PROBLEM
Copy out all lines in the data below containing the string "naszej".
____________________
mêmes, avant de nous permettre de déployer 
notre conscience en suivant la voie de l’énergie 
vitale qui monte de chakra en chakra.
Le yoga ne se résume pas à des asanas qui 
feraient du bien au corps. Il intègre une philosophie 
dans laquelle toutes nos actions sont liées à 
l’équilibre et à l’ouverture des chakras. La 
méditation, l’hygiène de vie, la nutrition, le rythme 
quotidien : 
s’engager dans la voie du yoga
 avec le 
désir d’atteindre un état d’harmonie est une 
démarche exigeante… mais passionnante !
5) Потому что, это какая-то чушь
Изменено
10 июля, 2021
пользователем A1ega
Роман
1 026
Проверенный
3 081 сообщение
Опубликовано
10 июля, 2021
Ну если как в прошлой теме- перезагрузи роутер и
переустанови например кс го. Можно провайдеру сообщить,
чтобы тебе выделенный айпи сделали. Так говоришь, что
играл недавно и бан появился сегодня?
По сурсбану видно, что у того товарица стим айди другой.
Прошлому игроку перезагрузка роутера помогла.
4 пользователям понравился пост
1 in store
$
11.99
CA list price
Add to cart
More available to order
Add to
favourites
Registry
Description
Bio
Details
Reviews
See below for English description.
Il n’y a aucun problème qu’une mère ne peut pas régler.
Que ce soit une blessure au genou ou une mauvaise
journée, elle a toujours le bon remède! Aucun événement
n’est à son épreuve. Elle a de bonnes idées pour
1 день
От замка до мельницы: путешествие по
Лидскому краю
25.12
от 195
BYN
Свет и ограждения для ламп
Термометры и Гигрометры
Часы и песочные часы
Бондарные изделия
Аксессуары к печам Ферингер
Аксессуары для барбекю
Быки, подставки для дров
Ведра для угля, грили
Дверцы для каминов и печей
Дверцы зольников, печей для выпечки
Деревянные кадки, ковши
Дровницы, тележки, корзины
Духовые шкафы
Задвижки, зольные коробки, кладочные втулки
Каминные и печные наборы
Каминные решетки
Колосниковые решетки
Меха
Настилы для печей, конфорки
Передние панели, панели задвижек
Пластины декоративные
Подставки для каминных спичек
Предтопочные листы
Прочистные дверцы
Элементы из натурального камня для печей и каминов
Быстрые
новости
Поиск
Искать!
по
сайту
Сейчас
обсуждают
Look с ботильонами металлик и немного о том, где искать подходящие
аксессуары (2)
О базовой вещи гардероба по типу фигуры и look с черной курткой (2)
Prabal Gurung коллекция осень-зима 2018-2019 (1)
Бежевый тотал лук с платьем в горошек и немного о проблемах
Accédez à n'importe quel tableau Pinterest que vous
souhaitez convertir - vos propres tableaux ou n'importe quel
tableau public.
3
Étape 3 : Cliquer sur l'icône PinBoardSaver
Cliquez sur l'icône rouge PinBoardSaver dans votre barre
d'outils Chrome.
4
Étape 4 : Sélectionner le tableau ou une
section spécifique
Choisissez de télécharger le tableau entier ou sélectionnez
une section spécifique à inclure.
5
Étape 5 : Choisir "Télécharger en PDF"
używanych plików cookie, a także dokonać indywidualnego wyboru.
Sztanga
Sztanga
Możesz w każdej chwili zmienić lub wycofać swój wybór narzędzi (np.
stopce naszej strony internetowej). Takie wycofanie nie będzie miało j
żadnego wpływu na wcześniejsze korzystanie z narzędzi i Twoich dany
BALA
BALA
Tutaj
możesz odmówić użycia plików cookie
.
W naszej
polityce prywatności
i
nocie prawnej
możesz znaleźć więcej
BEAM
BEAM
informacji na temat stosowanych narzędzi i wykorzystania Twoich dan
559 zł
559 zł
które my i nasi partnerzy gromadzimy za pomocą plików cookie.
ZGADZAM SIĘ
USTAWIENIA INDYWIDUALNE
____________________
EXERCISE ANSWER
stopce naszej strony internetowej). Takie wycofanie nie będzie miało j
W naszej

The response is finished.